For the first two years of my beekeeping, for every hour I spent working with my bees, I spent at least five hours reading and taking notes or watching instructional beekeeping videos of some kind. I was also happy to do it. I was glad to spend as much time as possible with my bees, maybe too much time.
I’m not talking about obsession, though beekeeping absolutely taps into obsessive behaviour and doesn’t exactly bring out the best in everyone. But that’s another story. I’m talking about the minimal foundational work that’s required to become a good beekeeper before bees of any kind ever come into the picture.
Someone recently asked me for some information on how to start beekeeping in Newfoundland. Among another things, I sent them a link to my Guide to Beekeeping page, essentially my personal guide to beekeeping in Newfoundland, and they said, “I don’t have time to read all that.†To which I say, “Then you probably don’t have time for beekeeping.”
The information, the videos, the photos, everything I wrote up in my causal beekeeping guide doesn’t even close to being a comprehensive introduction to beekeeping. It’s meant to get prospective beekeepers warmed up and to point them in the right direction. No time to read all that? That page is simply a place to start learning about beekeeping. There is so much more to learn, it’s not funny.
It takes time to learn about the bees and it takes time to learn from them. Even now I don’t just casually walk past my beehives once in awhile so I can admire them from a distance. I don’t treat them like ornamental objects for people to look at and say, “Oh, isn’t that wonderful.†Those hives are full of bees. I pay attention to them and I’m glad to do it. I’m constantly learning from them.
I’ve met too many new beekeepers or wannabe beekeepers in the past few years who don’t seem to get this. Beekeeping takes time. Good beekeeping takes even more time.
It may not take up as much time for people who eventually develop an experiential grasp of what they’re doing, but my guess is it takes about three years before anyone even begins to know what they’re doing, especially in a place like Newfoundland where most beekeepers will have to go it alone most the time. (2021 Update: Make that 10 years. Three years? What was I thinking?) By the end of my second year, I felt like I knew everything about beekeeping. But by the end of my third year, I realised I didn’t know squat. After my third year of beekeeping — after dealing with a colony of mean bees (which instantly takes the shine off beekeeping); after catching two swarms; after losing a colony to starvation; after getting stung in the face more than once; after dealing with mice inside a hive; after having to move my hives because my neighbours called the cops on me; after manipulating my colonies to prevent swarming — that’s when I began to learn about beekeeping. Everything up to that point was like kindergarten.

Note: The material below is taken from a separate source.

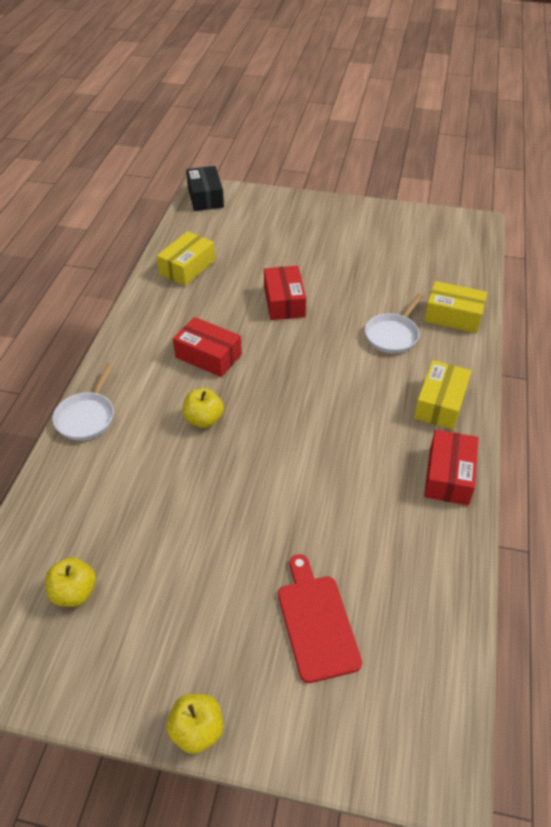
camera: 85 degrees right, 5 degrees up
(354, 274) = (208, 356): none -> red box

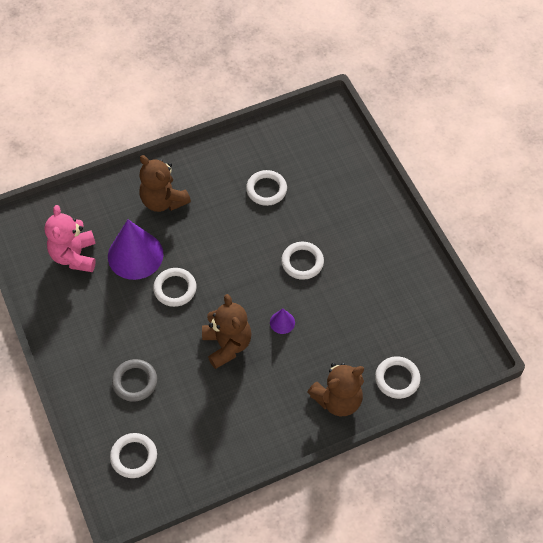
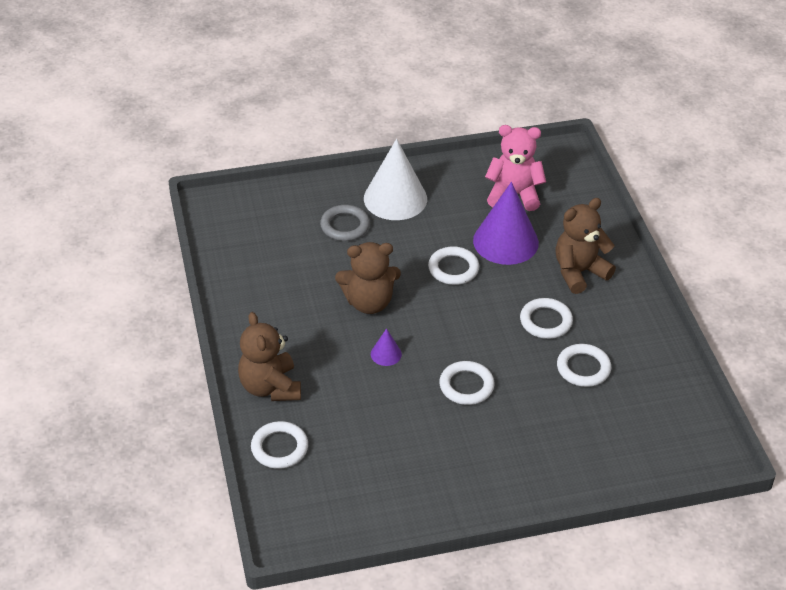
camera: 100 degrees right, 15 degrees down
(92, 347) = (395, 198): none -> white cone
(134, 457) = (260, 217): white ring -> white ring (546, 321)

When I first got into beekeeping, I was just some guy who happened to buy some bees and put them in his backyard. Having the money and the resources to have a bunch of bees, whether four hives or forty, wouldn’t have made me a beekeeper, just like buying a camera doesn’t make me a photographer, or owning a stethoscope doesn’t make me a doctor. But after two years of dedicating most of my time to learning about honey bees and beekeeping, and then surviving my third year of hell, I began to feel like, yeah, okay, maybe I can do this. Maybe I am a beekeeper. Not by any means the wise and wizened beekeeper that everybody idealises like Santa Claus, but I’m in the club. Maybe? (But I wasn’t.)
When I look back on that experience and how much time I put in to getting to where I got, and then I see people who think they can just check on their bees whenever they feel like it, who are attracted to beekeeping because they think it doesn’t take much time — good luck to them.

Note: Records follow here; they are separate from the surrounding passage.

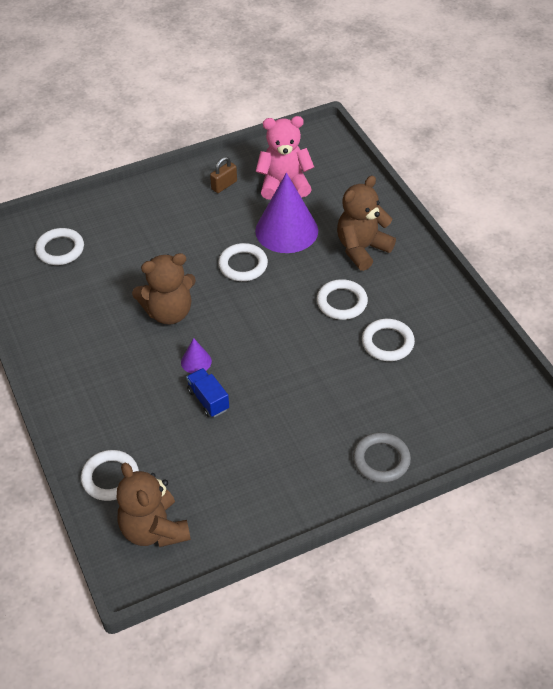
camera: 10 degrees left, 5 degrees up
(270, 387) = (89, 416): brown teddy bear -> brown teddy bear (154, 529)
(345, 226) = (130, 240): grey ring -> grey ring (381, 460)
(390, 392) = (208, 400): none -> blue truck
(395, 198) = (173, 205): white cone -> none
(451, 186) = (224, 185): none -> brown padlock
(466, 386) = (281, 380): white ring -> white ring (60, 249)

I don’t know it all and I know I’m a middle-of-the-road beekeeper at best. But I know enough to realise that beekeeping takes time, more time than most people think.
I would like to burst the bubble of the totally unrealistic ideal of beekeeping that attracts most people to beekeeping, just to save them the disappointment of a lousy beekeeping experience that ends with all their bees dying on them. But that totally unrealistic vision of beekeeping is what got me into beekeeping. So I don’t really want to burst anyone’s bubble. All I can say is use that bubble wisely if you can, keeping in mind that there is a different reality beyond the Zen-filled dreamland where honey bees never sting. Beekeeping is sweaty and dirty work most of the time and requires a lot of thought and effort and attention to detail to do it right. Beekeeping can be immensely rewarding, but it takes more time (and money) than most people initially realise.